22On ajoutera que le souci de donner voix aux sans-voix s’étend bien au-delà de la cause féminine. Il est ainsi frappant de constater que plusieurs des auteurs interrogés concèdent un rôle significatif au règne animal : c’est le cas chez Marie Darrieussecq, qui affirme son intérêt pour les thèses antispécistes, mais aussi, plus discrètement, chez Sylvain Prudhomme ou chez Abdourahman Waberi, qui confie la narration de La Divine Chanson à un chat doté de parole. Le recours plus ou moins appuyé à ces perspectives animales, incitant à une lecture zoopoétique des textes concernés, témoigne souvent d’une volonté accentuée de décentrement.
23La voix peut enfin être accordée à des textes négligés, relégués dans les marges de ce que Bernard Mouralis appelait dès 1975 les « contre-littératures »12 : c’est ainsi qu’on peut interpréter l’entreprise oulipienne de Sylvain Prudhomme qui s’essaie, dans Tanganiyka Project, à la retranscription systématique des inscriptions trouvées sur les murs de Kigoma, puis d’une rue de Paris et, dans un ultime passage soustrait à la version finale du récit, d’un village franc-comtois.

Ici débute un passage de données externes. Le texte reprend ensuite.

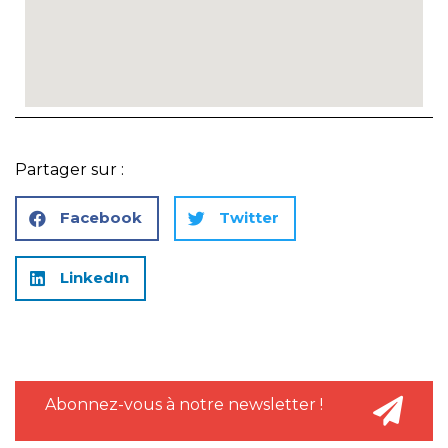
Partager sur :
Facebook
Twitter
LinkedIn
Abonnez-vous à notre newsletter !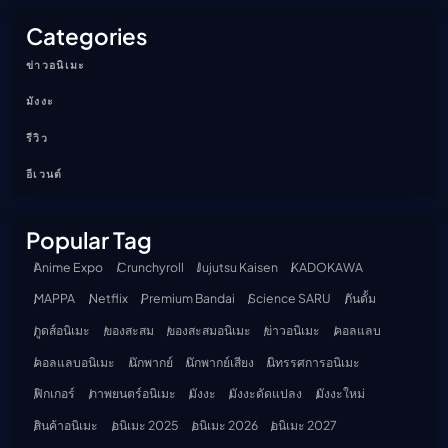
Categories
ข่าวอนิเมะ
มังงะ
รีวิว
อีเวนต์
Popular Tag
Anime Expo
Crunchyroll
Jujutsu Kaisen
KADOKAWA
MAPPA
Netflix
Premium Bandai
Science SARU
กันดั้ม
กูดส์อนิเมะ
ของสะสม
ของสะสมอนิเมะ
ข่าวอนิเมะ
คอลแลบ
คอลแลบอนิเมะ
นักพากย์
นักพากย์เสียง
นิทรรศการอนิเมะ
ฟิกเกอร์
ภาพยนตร์อนิเมะ
มังงะ
มังงะดัดแปลง
มังงะใหม่
สินค้าอนิเมะ
อนิเมะ 2025
อนิเมะ 2026
อนิเมะ 2027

La démarche de Sami Tchak, qui introduit dans les phrases de Place des fêtes les titres de romans qu’il considère comme autant de classiques africains méconnus, procède pour partie d’une même volonté de mise en circulation littéraire.
24Adressant nos sincères remerciements à chacun de nos invités et à tous ceux qui, par leur présence, ont contribué à faire vivre le séminaire, nous émettons le souhait que la transcription de présents entretiens contribue, à sa modeste échelle, au déploiement de ces précieuses mobilités textuelles.